Work order:
Rewrite the entries starting at the line containing "Which category has the smallest" and ending at the line containing "Which series has the widest spread of values?", substituting "the graph" for "the chart" and changing nothing else. Leave the pictures out of your answer.

Material provided:
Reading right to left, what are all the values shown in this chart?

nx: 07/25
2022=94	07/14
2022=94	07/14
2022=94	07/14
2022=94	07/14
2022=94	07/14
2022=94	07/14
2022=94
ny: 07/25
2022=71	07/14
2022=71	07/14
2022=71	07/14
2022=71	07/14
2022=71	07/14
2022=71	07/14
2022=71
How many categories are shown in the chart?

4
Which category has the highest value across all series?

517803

...

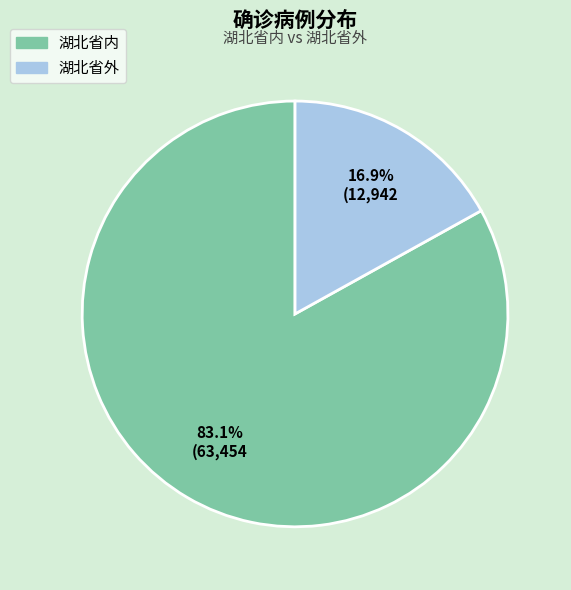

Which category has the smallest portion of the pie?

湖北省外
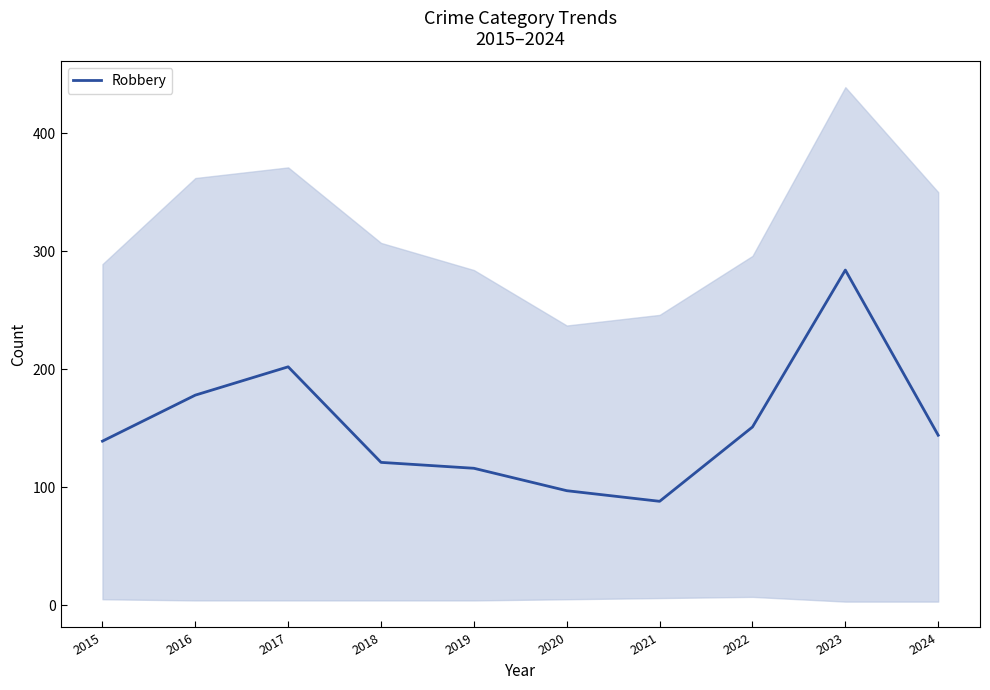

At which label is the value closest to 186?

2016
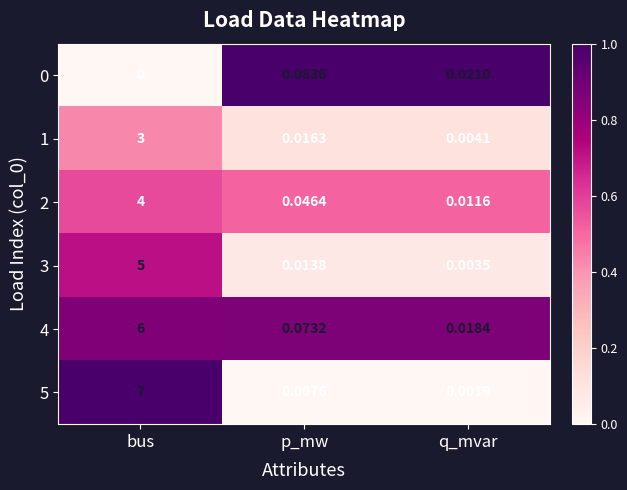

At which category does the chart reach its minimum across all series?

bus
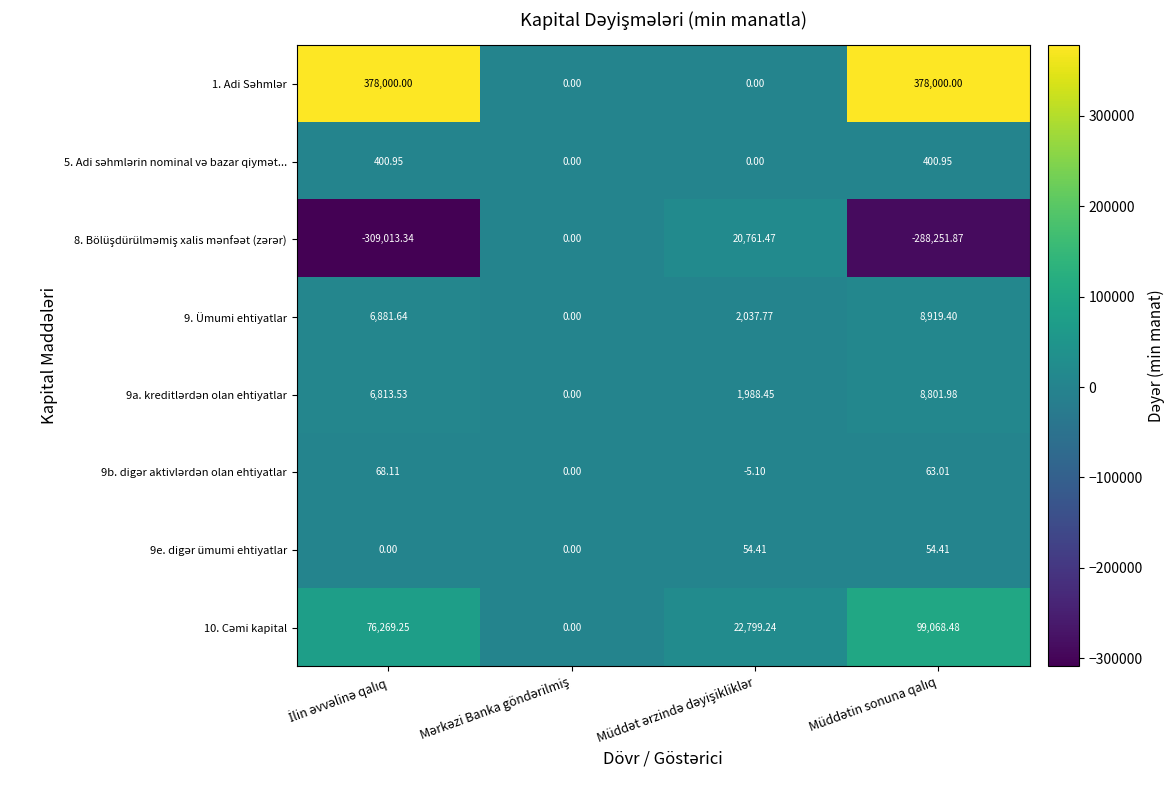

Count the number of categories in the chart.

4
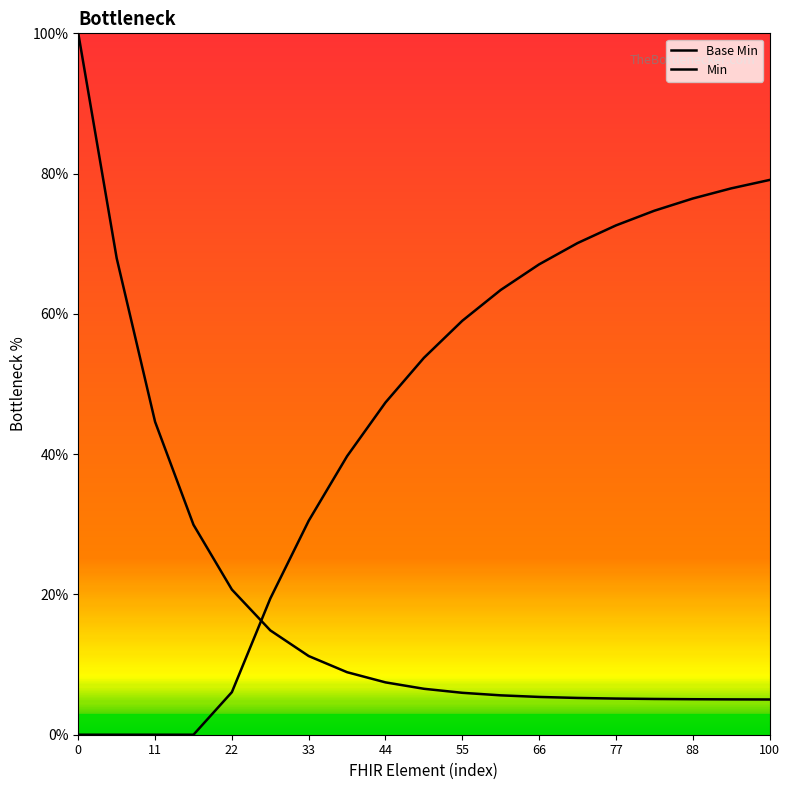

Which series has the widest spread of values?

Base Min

...

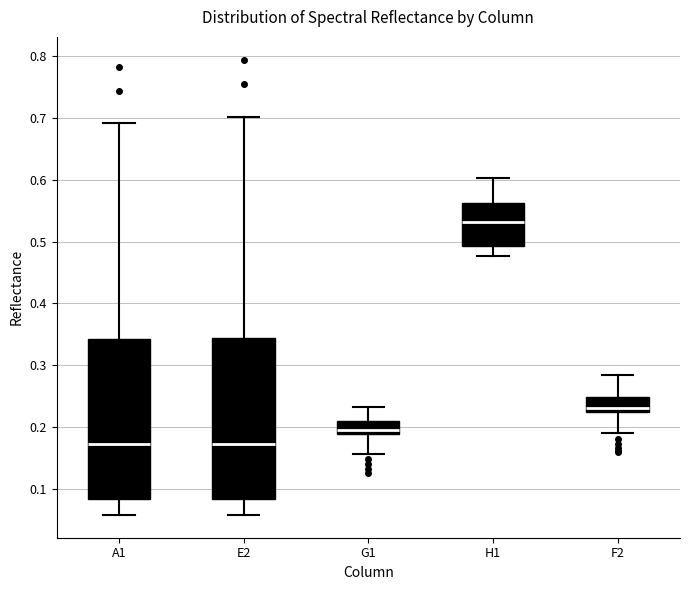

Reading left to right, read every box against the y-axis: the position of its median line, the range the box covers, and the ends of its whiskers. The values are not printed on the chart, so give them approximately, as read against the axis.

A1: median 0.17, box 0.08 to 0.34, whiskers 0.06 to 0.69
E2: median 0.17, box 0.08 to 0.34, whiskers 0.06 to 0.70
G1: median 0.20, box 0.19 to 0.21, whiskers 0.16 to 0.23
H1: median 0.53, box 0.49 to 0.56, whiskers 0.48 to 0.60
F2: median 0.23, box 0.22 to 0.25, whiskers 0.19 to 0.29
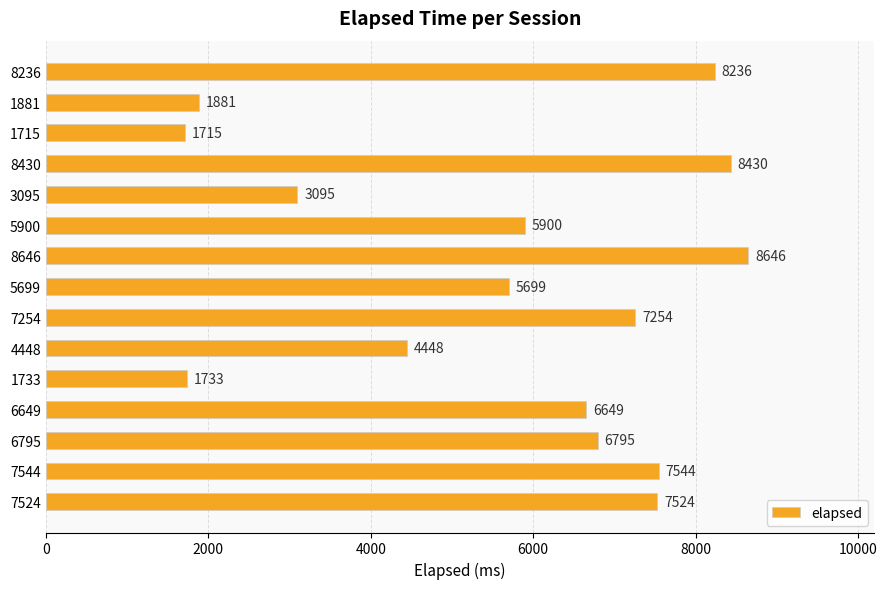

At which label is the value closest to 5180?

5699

Output for this exercise:
Which category has the smallest portion of the pie?

湖北省外

At which label is the value closest to 186?

2016

At which category does the graph reach its minimum across all series?

bus

Count the number of categories in the graph.

4

Which series has the widest spread of values?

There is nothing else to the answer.